What the task requires: Count the lines in the data below: how many contain the string "sQuery"? Reply with the number alone.

### Data listing ###

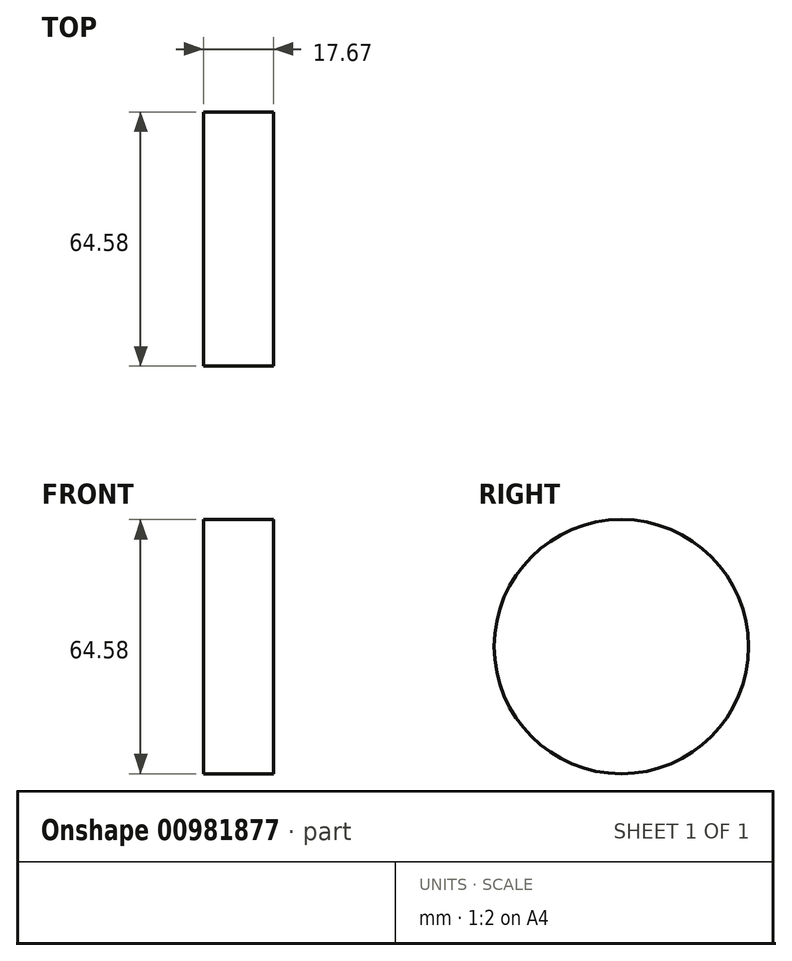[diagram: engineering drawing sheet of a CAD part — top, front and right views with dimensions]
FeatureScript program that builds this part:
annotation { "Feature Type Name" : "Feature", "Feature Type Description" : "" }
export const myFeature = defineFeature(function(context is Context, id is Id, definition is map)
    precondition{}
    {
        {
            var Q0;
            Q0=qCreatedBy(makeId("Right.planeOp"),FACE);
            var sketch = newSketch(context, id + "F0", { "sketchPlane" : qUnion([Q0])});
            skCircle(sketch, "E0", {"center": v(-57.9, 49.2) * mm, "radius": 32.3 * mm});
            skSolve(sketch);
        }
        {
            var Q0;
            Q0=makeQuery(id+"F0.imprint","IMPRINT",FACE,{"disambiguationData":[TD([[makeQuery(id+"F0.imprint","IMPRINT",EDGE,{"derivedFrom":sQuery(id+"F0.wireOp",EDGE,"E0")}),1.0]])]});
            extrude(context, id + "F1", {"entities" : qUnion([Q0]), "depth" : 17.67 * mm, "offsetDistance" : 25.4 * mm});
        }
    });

###
### Data listing ###

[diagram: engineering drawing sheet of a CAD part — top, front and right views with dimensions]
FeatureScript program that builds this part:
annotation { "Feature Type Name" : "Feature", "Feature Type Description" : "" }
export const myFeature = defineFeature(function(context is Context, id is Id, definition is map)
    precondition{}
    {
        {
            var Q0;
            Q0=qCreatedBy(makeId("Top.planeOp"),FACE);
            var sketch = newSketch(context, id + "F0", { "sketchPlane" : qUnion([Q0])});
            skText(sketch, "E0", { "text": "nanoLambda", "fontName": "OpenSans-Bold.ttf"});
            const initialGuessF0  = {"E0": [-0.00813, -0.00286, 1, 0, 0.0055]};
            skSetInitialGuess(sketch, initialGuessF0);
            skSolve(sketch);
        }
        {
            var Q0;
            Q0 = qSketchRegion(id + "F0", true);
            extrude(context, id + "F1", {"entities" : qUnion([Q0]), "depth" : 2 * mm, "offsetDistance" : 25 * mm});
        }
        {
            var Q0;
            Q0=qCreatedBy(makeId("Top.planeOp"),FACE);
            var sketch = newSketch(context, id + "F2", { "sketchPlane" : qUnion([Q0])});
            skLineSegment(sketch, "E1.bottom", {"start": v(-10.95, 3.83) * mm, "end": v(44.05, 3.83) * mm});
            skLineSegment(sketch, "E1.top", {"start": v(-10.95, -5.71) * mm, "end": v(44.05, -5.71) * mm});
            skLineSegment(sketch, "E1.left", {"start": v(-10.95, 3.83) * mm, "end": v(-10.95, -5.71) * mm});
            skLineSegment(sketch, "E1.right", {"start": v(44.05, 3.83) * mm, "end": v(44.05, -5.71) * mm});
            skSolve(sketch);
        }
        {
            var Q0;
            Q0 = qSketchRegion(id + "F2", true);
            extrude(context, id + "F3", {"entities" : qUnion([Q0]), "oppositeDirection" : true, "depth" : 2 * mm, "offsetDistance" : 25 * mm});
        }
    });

###
### Data listing ###

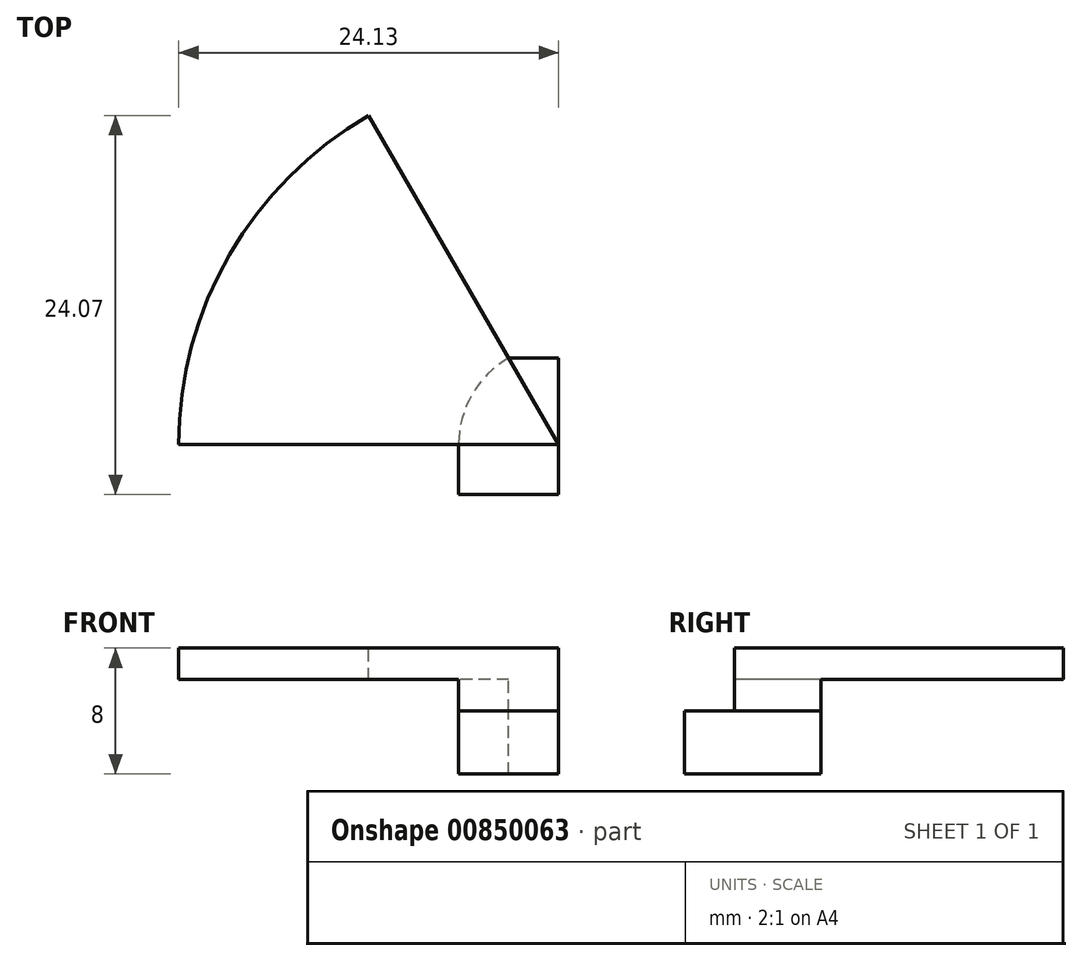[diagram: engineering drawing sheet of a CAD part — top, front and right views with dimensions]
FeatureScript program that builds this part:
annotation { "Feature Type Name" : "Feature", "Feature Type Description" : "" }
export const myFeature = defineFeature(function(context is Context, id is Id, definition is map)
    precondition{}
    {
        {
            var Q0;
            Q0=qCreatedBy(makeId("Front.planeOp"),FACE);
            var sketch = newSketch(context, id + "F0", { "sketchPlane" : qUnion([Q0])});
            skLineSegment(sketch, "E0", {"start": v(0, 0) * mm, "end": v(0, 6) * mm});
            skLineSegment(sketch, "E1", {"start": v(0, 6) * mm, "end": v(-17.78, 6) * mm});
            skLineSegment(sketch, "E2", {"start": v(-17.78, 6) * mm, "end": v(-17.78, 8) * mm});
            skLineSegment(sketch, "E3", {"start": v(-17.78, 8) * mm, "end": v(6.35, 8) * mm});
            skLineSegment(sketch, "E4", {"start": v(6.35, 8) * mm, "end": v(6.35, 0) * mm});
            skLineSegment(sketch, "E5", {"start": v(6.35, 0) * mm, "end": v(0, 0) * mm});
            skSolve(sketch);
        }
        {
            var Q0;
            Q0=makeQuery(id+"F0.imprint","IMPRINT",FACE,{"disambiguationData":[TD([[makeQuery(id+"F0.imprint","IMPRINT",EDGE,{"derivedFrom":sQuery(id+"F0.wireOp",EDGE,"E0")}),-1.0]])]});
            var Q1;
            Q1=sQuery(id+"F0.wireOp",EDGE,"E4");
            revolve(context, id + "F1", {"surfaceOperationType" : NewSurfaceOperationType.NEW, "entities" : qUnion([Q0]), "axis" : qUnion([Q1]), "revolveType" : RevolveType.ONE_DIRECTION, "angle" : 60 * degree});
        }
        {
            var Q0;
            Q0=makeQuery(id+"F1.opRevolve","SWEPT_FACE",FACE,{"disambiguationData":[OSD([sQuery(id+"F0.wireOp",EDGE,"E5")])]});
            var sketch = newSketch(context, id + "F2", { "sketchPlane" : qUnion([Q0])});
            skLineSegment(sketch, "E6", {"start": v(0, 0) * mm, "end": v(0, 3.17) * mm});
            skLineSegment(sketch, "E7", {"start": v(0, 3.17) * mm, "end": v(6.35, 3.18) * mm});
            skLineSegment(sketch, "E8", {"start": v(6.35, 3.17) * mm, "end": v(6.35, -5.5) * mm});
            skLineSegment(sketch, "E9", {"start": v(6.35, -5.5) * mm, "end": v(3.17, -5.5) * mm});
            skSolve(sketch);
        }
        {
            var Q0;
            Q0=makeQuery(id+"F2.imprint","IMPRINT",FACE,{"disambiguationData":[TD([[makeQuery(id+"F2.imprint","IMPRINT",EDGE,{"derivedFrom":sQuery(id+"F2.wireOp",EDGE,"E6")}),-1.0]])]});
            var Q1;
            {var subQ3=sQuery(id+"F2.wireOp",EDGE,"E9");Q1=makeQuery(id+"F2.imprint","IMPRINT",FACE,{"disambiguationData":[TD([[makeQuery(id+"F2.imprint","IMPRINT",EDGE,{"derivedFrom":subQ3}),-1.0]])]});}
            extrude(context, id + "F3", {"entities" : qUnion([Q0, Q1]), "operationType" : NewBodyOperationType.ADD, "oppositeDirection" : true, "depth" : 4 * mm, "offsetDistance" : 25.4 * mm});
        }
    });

###

Written response: 6